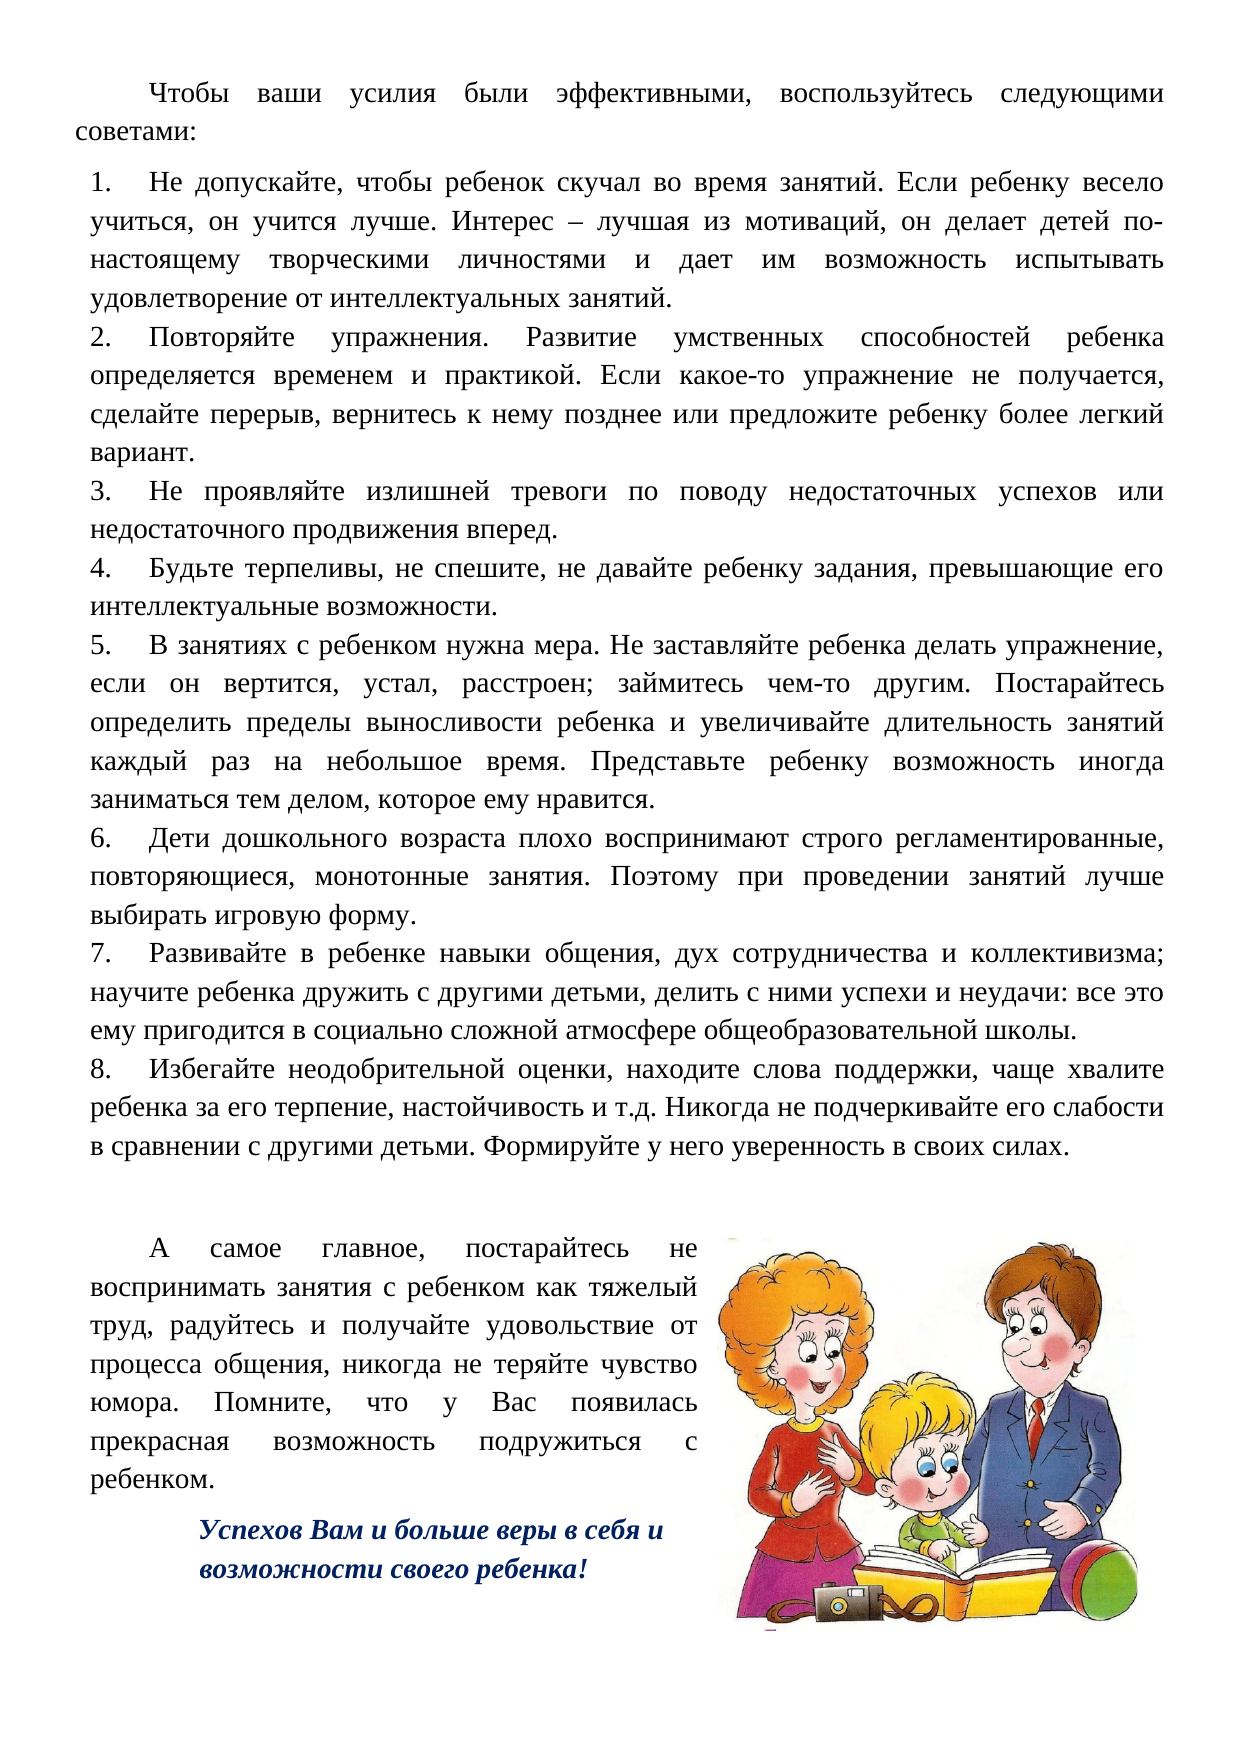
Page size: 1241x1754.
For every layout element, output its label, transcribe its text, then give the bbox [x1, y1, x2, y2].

list Повторяйте упражнения. Развитие умственных способностей ребенка определяется временем и практикой. Если какое-то упражнение не получается, сделайте перерыв, вернитесь к нему позднее или предложите ребенку более легкий вариант. [90, 319, 1165, 468]
text Успехов Вам и больше веры в себя и возможности своего ребенка! [970, 1435, 1165, 1507]
list Избегайте неодобрительной оценки, находите слова поддержки, чаще хвалите ребенка за его терпение, настойчивость и т.д. Никогда не подчеркивайте его слабости в сравнении с другими детьми. Формируйте у него уверенность в своих силах. [90, 1051, 1165, 1162]
text Чтобы ваши усилия были эффективными, воспользуйтесь следующими советами: [75, 75, 1165, 147]
picture [715, 1238, 970, 1629]
list Будьте терпеливы, не спешите, не давайте ребенку задания, превышающие его интеллектуальные возможности. [90, 550, 1165, 622]
list В занятиях с ребенком нужна мера. Не заставляйте ребенка делать упражнение, если он вертится, устал, расстроен; займитесь чем-то другим. Постарайтесь определить пределы выносливости ребенка и увеличивайте длительность занятий каждый раз на небольшое время. Представьте ребенку возможность иногда заниматься тем делом, которое ему нравится. [90, 627, 1165, 815]
list Дети дошкольного возраста плохо воспринимают строго регламентированные, повторяющиеся, монотонные занятия. Поэтому при проведении занятий лучше выбирать игровую форму. [90, 820, 1165, 930]
list Развивайте в ребенке навыки общения, дух сотрудничества и коллективизма; научите ребенка дружить с другими детьми, делить с ними успехи и неудачи: все это ему пригодится в социально сложной атмосфере общеобразовательной школы. [90, 935, 1165, 1046]
text А самое главное, постарайтесь не воспринимать занятия с ребенком как тяжелый труд, радуйтесь и получайте удовольствие от процесса общения, никогда не теряйте чувство юмора. Помните, что у Вас появилась прекрасная возможность подружиться с ребенком. [90, 1230, 1165, 1418]
text Успехов Вам и больше веры в себя и возможности своего ребенка! [90, 1435, 715, 1507]
list Не допускайте, чтобы ребенок скучал во время занятий. Если ребенку весело учиться, он учится лучше. Интерес – лучшая из мотиваций, он делает детей по-настоящему творческими личностями и дает им возможность испытывать удовлетворение от интеллектуальных занятий. [90, 164, 1165, 314]
list Не проявляйте излишней тревоги по поводу недостаточных успехов или недостаточного продвижения вперед. [90, 473, 1165, 545]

→ Directive: None of the pictures should be copied, but every record above must be restated in full.

→ Result of the exercise:
Page size: 1241x1754.
For every layout element, output its label, transcribe its text, then give the bbox [x1, y1, x2, y2].

list Повторяйте упражнения. Развитие умственных способностей ребенка определяется временем и практикой. Если какое-то упражнение не получается, сделайте перерыв, вернитесь к нему позднее или предложите ребенку более легкий вариант. [90, 319, 1165, 468]
text Успехов Вам и больше веры в себя и возможности своего ребенка! [970, 1435, 1165, 1507]
list Избегайте неодобрительной оценки, находите слова поддержки, чаще хвалите ребенка за его терпение, настойчивость и т.д. Никогда не подчеркивайте его слабости в сравнении с другими детьми. Формируйте у него уверенность в своих силах. [90, 1051, 1165, 1162]
text Чтобы ваши усилия были эффективными, воспользуйтесь следующими советами: [75, 75, 1165, 147]
picture [715, 1238, 970, 1629]
list Будьте терпеливы, не спешите, не давайте ребенку задания, превышающие его интеллектуальные возможности. [90, 550, 1165, 622]
list В занятиях с ребенком нужна мера. Не заставляйте ребенка делать упражнение, если он вертится, устал, расстроен; займитесь чем-то другим. Постарайтесь определить пределы выносливости ребенка и увеличивайте длительность занятий каждый раз на небольшое время. Представьте ребенку возможность иногда заниматься тем делом, которое ему нравится. [90, 627, 1165, 815]
list Дети дошкольного возраста плохо воспринимают строго регламентированные, повторяющиеся, монотонные занятия. Поэтому при проведении занятий лучше выбирать игровую форму. [90, 820, 1165, 930]
list Развивайте в ребенке навыки общения, дух сотрудничества и коллективизма; научите ребенка дружить с другими детьми, делить с ними успехи и неудачи: все это ему пригодится в социально сложной атмосфере общеобразовательной школы. [90, 935, 1165, 1046]
text А самое главное, постарайтесь не воспринимать занятия с ребенком как тяжелый труд, радуйтесь и получайте удовольствие от процесса общения, никогда не теряйте чувство юмора. Помните, что у Вас появилась прекрасная возможность подружиться с ребенком. [90, 1230, 1165, 1418]
text Успехов Вам и больше веры в себя и возможности своего ребенка! [90, 1435, 715, 1507]
list Не допускайте, чтобы ребенок скучал во время занятий. Если ребенку весело учиться, он учится лучше. Интерес – лучшая из мотиваций, он делает детей по-настоящему творческими личностями и дает им возможность испытывать удовлетворение от интеллектуальных занятий. [90, 164, 1165, 314]
list Не проявляйте излишней тревоги по поводу недостаточных успехов или недостаточного продвижения вперед. [90, 473, 1165, 545]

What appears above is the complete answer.